In an interview with Nico Saraceno at DPHARM 2024, Munther Baara, VP strategy and innovation, EDETEK touches on the features an effective AI/ML model can provide and how they benefit data management in trials.
ACT: You have an upcoming session on “Transforming Clinical Trials: From Reactive to Predictive.” What are some of the main points that will be discussed during the session?
Baara: I'll be talking about the metaphor of travelers. Back in the days—it depends how old you are—you might remember when people used to travel, they'll have a map with them.
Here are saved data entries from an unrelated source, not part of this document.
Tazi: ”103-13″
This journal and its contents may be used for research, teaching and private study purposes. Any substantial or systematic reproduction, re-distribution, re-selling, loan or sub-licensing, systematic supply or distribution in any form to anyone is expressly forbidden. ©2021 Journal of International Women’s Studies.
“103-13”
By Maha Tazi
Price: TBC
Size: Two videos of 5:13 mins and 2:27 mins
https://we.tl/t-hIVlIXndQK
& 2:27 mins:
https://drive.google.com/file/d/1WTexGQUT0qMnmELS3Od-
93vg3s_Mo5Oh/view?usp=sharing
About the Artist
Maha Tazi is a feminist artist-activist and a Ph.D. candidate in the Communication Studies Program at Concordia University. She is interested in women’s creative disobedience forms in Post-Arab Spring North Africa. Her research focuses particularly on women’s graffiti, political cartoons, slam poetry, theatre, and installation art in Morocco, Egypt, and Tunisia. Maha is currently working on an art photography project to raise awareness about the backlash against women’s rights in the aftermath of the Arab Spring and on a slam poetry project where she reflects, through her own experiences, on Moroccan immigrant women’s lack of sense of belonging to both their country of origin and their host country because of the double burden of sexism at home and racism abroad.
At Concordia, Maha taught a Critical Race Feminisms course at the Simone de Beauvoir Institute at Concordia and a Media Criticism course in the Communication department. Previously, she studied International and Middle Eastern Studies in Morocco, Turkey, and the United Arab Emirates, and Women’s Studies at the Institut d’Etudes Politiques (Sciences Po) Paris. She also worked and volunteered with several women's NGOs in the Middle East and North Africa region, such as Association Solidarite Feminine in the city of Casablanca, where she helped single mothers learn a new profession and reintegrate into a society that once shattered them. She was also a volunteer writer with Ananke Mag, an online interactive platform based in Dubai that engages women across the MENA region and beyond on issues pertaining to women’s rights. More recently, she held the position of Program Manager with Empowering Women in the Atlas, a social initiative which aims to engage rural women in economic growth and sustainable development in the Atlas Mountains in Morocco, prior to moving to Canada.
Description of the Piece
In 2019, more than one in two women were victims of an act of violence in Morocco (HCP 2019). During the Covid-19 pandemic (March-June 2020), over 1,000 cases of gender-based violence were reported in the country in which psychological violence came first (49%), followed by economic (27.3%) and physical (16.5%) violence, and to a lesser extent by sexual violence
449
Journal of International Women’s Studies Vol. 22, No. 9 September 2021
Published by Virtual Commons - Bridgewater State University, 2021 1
There'll be a passenger next to them with the highlighter trying to map their route, and if they miss an exit, it will probably take them another hour to come back and then we progressed to the MapQuest, where we printed the map, and then we end up with the GPS, and then we end up with a smartphone, and then became a gamification with ways and now we're getting into the predictive analytics to basically predict how you get to do your next day and probably telling you what you should be doing, etc. I see this like in our clinical trials, there's some companies that are still using the paper, navigating with the highlighter, there's people at the GPS, and once a new study with different endpoints, it becomes harder and harder for them, basically, to navigate and be able to see the big picture.
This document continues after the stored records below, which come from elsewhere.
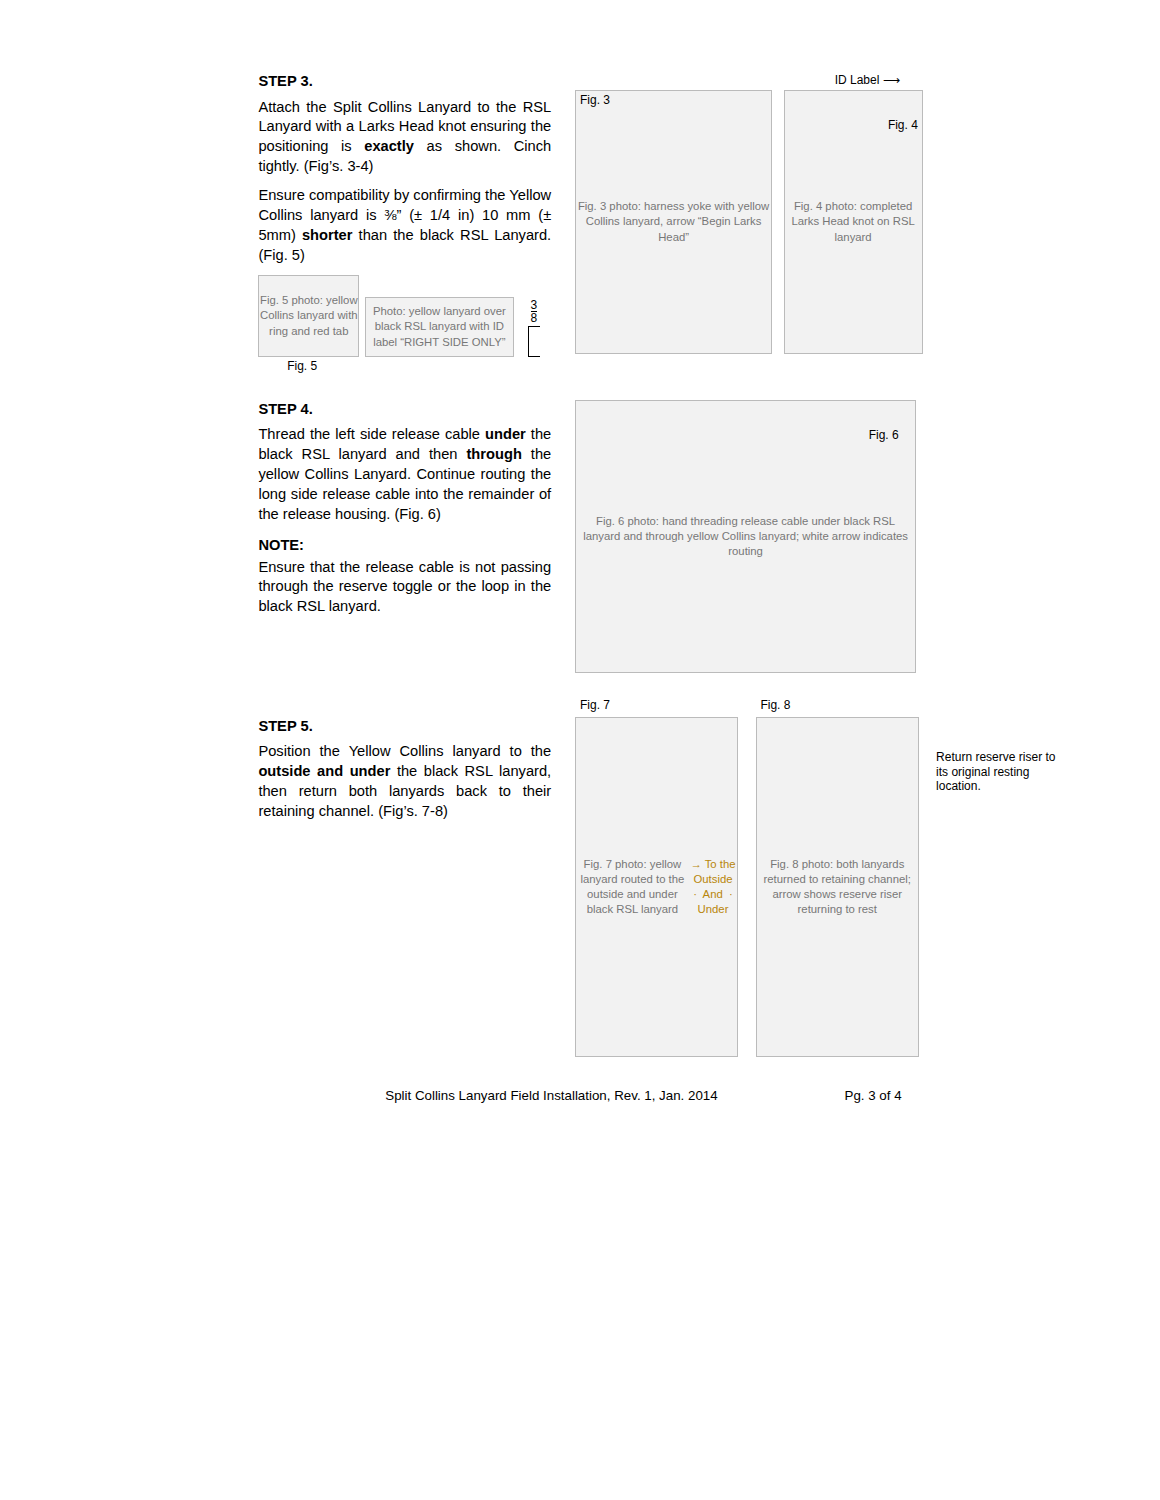STEP 3.
Attach the Split Collins Lanyard to the RSL Lanyard with a Larks Head knot ensuring the positioning is exactly as shown. Cinch tightly. (Fig’s. 3-4)
Ensure compatibility by confirming the Yellow Collins lanyard is ⅜” (± 1/4 in) 10 mm (± 5mm) shorter than the black RSL Lanyard. (Fig. 5)
Fig. 5 photo: yellow Collins lanyard with ring and red tab
Fig. 5
Photo: yellow lanyard over black RSL lanyard with ID label “RIGHT SIDE ONLY”
38
ID Label ⟶
Fig. 3 photo: harness yoke with yellow Collins lanyard, arrow “Begin Larks Head”
Fig. 3
Fig. 4 photo: completed Larks Head knot on RSL lanyard
Fig. 4
STEP 4.
Thread the left side release cable under the black RSL lanyard and then through the yellow Collins Lanyard. Continue routing the long side release cable into the remainder of the release housing. (Fig. 6)
NOTE:
Ensure that the release cable is not passing through the reserve toggle or the loop in the black RSL lanyard.
Fig. 6 photo: hand threading release cable under black RSL lanyard and through yellow Collins lanyard; white arrow indicates routing
Fig. 6
STEP 5.
Position the Yellow Collins lanyard to the outside and under the black RSL lanyard, then return both lanyards back to their retaining channel. (Fig’s. 7-8)
Fig. 7 photo: yellow lanyard routed to the outside and under black RSL lanyard
→ To the Outside · And · Under
Fig. 7
Fig. 8 photo: both lanyards returned to retaining channel; arrow shows reserve riser returning to rest
Fig. 8
Return reserve riser to its original resting location.
Split Collins Lanyard Field Installation, Rev. 1, Jan. 2014
Pg. 3 of 4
What I'm going to talk about is very simple concept. We call it the four Cs—connect, collect, conform, and consume. What we've done, we’ve built this whole architecture to allow you to connect to the different data providers at the site level or at the study level, so that gives you the ultimate flexibility. You could use different ADC vendors, central labs, ePRO, new digital endpoints, genomics, data, etc., it doesn't matter. The idea behind it is those data providers will immediately be basically pushing data into what we call our digital data pipeline. Then, once the data starts flowing in, you'll see the data coming in and then conforming to the standard of your liking, whether it's for submission or for data review, and then provide you the final piece, which is what we call the consume piece. That's what's so powerful, because now you have to think about it like, you come to a building, you expect light, electricity, and water, right? You don't think about it. Once we do these hooks into the building, into your clinical trial, into our digital data pipeline, things start flowing, and now you're seeing everything in one place, one version of the truth. There are no delays because typically study managers tell me my study was great—green for six, nine months, the first DMC data monitoring committee meeting, I need to do the cleanup or interim analysis—that's when things start basically going south. It went immediately from yellow to red, and I see I have the wrong patients in the study, etc. We solve this problem from day one. That's the key. Study starts. Data starts flowing in. You're seeing whether you are enrolling the right patients into the study or not.
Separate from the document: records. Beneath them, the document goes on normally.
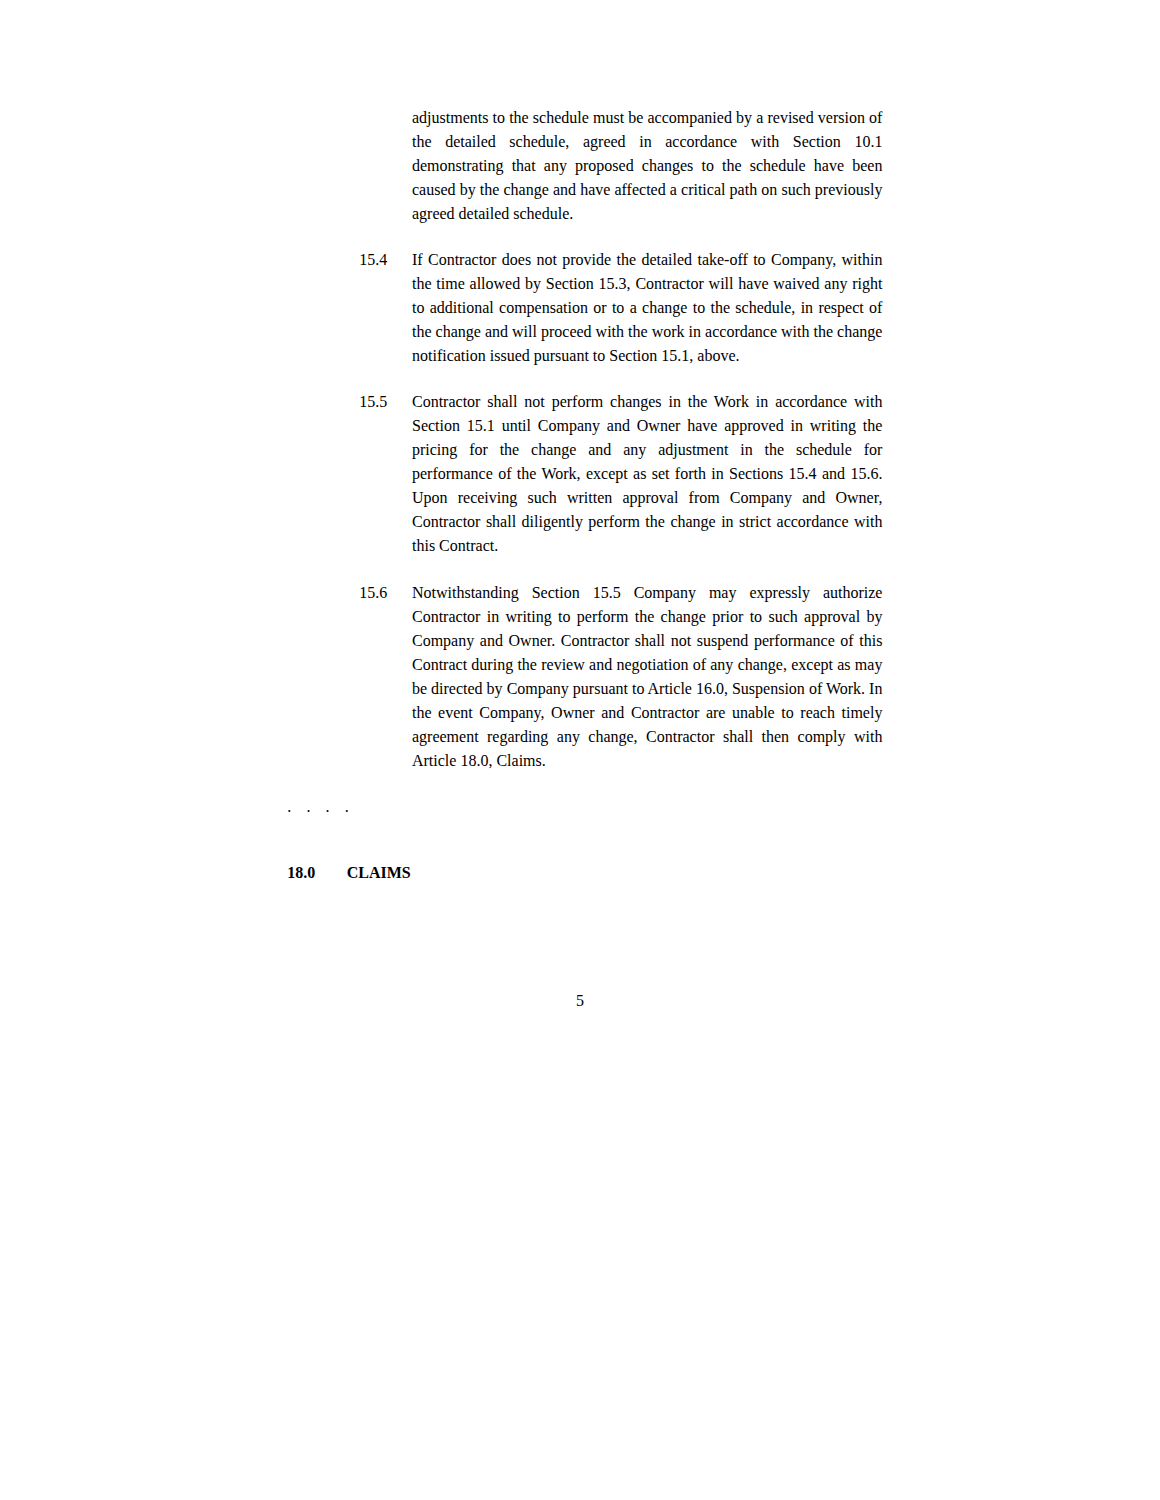adjustments to the schedule must be accompanied by a revised version of the detailed schedule, agreed in accordance with Section 10.1 demonstrating that any proposed changes to the schedule have been caused by the change and have affected a critical path on such previously agreed detailed schedule.
15.4
If Contractor does not provide the detailed take-off to Company, within the time allowed by Section 15.3, Contractor will have waived any right to additional compensation or to a change to the schedule, in respect of the change and will proceed with the work in accordance with the change notification issued pursuant to Section 15.1, above.
15.5
Contractor shall not perform changes in the Work in accordance with Section 15.1 until Company and Owner have approved in writing the pricing for the change and any adjustment in the schedule for performance of the Work, except as set forth in Sections 15.4 and 15.6. Upon receiving such written approval from Company and Owner, Contractor shall diligently perform the change in strict accordance with this Contract.
15.6
Notwithstanding Section 15.5 Company may expressly authorize Contractor in writing to perform the change prior to such approval by Company and Owner. Contractor shall not suspend performance of this Contract during the review and negotiation of any change, except as may be directed by Company pursuant to Article 16.0, Suspension of Work. In the event Company, Owner and Contractor are unable to reach timely agreement regarding any change, Contractor shall then comply with Article 18.0, Claims.
. . . .
18.0 CLAIMS
5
ACT: From a technological standpoint, what’s required for the development of more accurate AI/ML models?
Baara: That's a good question. I struggle a lot of the time when people talk about AI and machine learning, and I feel like they have not done the foundational pieces that's needed in place. Of course, you need AI and modeling and machine learning, but you’ve got to think about: you need to be able to curate the data, aggregate the data, and you need to make sure the data is validated with high quality, so not only curate, but cleansing of the data. The 4 Cs concept that I described does exactly that because we bring data in real time, we basically run all these validation checks, and we have what we call flexible validation rules that you can do through and point and click. Zero programming involved. It eliminates SAS coding, et cetera, especially when you cross data across different data providers. I can look, for example, like somebody says in the exposure data, we adjusted the treatment, and then I look in adverse events, there is no reason for adjustment, et cetera. I can basically cross reference a lot of data. I can cross reference lab collection with the actual lab results, the ePRO data, with how the patient reported safety versus SAE, so I can do that all in coding and then we can apply algorithms as well to monitor the quality of the data. As the data comes in, you immediately point out where there's weak points or what needs to be addressed and tackled, and you’re cleaning the data as you go. That gives you the foundation to have excellent AI and machine learning, basically models in place in order to respond to this. Without it, your model is going to be weak. You're going to be missing a lot of pieces, and not only that—which I forgot to talk about—is the metadata about the data. In order for machine learning and AI to increase the accuracy of it, you need to have the data about the data and that's what our platform has. We can take raw data, transform it to any target data, like from the ADC collection to in the SDTM, CDesk, STTM format that's ready for submission for the regulatory agencies, so that together is needed in order to be able really to get into the next level.